Brief:
Recast the records, from the line containing "See the attached image. Outline" through the end of the records, as a JSON list of strings with one string per line and no blank lines.

(Collected data)
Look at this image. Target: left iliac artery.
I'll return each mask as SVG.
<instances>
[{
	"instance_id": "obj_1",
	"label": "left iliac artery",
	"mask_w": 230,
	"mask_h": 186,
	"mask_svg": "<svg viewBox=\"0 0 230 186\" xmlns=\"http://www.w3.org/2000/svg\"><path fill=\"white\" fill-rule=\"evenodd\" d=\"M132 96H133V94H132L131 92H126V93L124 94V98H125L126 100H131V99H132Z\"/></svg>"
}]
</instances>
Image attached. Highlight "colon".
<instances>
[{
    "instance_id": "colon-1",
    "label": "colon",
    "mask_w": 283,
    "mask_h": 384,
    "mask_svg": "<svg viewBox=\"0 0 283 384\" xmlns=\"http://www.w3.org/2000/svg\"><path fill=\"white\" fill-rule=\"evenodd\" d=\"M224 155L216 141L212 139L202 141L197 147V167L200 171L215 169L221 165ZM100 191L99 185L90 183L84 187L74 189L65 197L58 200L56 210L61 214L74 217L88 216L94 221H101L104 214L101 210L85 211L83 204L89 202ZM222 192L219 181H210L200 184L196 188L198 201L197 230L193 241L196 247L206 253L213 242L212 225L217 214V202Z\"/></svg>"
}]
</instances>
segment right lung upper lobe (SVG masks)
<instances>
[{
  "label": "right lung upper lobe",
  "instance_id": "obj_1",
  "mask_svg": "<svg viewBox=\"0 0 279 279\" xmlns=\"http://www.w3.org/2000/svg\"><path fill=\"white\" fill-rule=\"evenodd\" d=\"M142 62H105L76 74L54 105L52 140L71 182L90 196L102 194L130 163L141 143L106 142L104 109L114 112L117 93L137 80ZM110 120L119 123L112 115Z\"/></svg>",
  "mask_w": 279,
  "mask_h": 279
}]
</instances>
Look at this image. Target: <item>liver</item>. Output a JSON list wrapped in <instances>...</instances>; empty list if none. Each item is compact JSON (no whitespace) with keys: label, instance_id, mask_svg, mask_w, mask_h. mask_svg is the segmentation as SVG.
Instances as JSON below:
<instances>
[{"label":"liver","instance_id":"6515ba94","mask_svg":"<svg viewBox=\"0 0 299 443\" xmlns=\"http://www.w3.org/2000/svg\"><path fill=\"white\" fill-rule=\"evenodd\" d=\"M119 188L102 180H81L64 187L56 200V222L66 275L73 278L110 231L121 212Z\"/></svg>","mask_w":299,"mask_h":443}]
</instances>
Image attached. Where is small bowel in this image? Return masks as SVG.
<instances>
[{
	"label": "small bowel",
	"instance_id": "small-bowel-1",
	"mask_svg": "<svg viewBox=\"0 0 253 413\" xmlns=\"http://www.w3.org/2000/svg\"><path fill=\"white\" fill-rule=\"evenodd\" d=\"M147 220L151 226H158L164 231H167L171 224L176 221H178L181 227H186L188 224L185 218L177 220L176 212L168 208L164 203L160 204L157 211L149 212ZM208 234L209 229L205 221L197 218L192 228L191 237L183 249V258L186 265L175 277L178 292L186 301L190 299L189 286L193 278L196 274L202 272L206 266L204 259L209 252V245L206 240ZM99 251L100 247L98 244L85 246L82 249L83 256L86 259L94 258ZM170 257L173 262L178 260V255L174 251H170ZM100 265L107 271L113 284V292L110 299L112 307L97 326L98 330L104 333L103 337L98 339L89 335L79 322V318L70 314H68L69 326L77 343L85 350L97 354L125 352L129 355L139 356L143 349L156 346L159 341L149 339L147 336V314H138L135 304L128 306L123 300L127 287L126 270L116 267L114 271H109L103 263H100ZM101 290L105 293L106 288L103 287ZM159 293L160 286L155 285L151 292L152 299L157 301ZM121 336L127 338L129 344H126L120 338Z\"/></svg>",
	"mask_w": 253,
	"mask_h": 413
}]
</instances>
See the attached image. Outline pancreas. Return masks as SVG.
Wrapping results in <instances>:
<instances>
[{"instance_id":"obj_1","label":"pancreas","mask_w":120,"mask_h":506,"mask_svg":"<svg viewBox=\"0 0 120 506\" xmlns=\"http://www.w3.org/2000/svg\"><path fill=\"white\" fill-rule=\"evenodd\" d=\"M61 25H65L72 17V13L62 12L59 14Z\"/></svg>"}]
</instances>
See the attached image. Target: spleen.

Finished task:
[
  "See the attached image. Outline pancreas. Return masks as SVG.",
  "Wrapping results in <instances>:",
  "<instances>",
  "[{\"instance_id\":\"obj_1\",\"label\":\"pancreas\",\"mask_w\":120,\"mask_h\":506,\"mask_svg\":\"<svg viewBox=\\\"0 0 120 506\\\" xmlns=\\\"http://www.w3.org/2000/svg\\\"><path fill=\\\"white\\\" fill-rule=\\\"evenodd\\\" d=\\\"M61 25H65L72 17V13L62 12L59 14Z\\\"/></svg>\"}]",
  "</instances>",
  "See the attached image. Target: spleen."
]